[Input for this task — start]

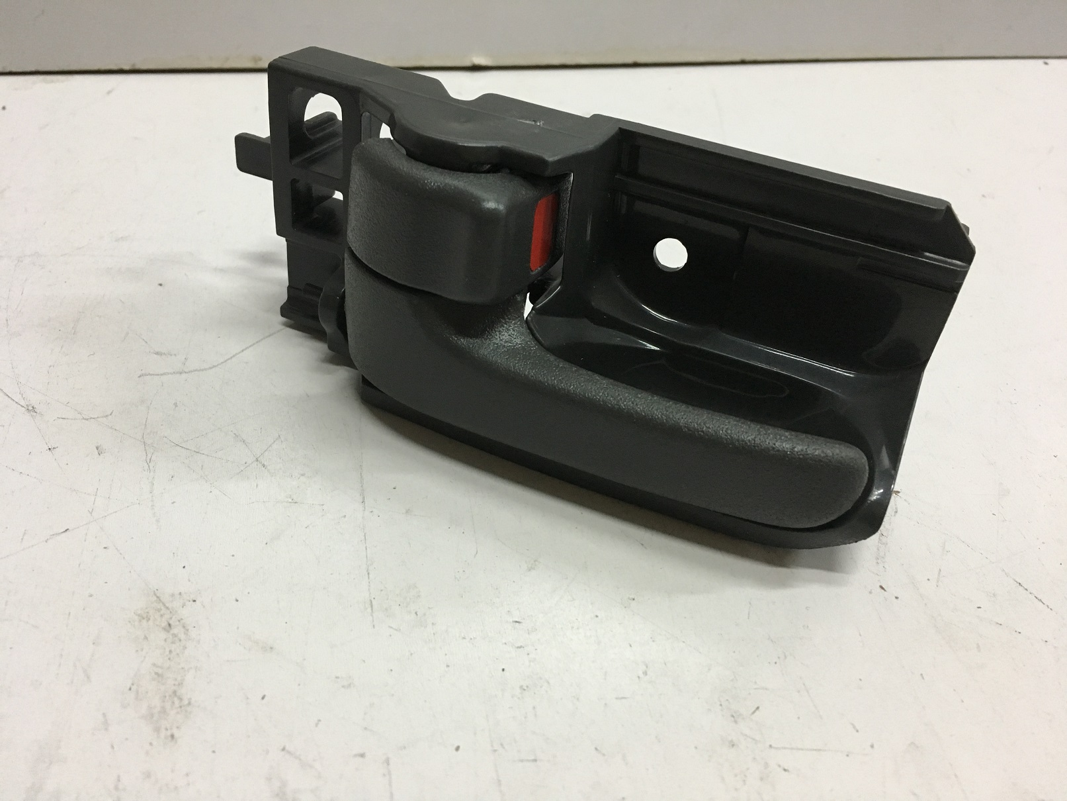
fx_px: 894
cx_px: 534
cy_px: 400
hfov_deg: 61.7
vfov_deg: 48.2
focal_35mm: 29
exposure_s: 1/33
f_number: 2.2
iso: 160
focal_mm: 4.15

[Input for this task — finish]

* Exercise: Transcribe all entries above exactly. Omit the pictures.

* Expected answer:
fx_px: 894
cx_px: 534
cy_px: 400
hfov_deg: 61.7
vfov_deg: 48.2
focal_35mm: 29
exposure_s: 1/33
f_number: 2.2
iso: 160
focal_mm: 4.15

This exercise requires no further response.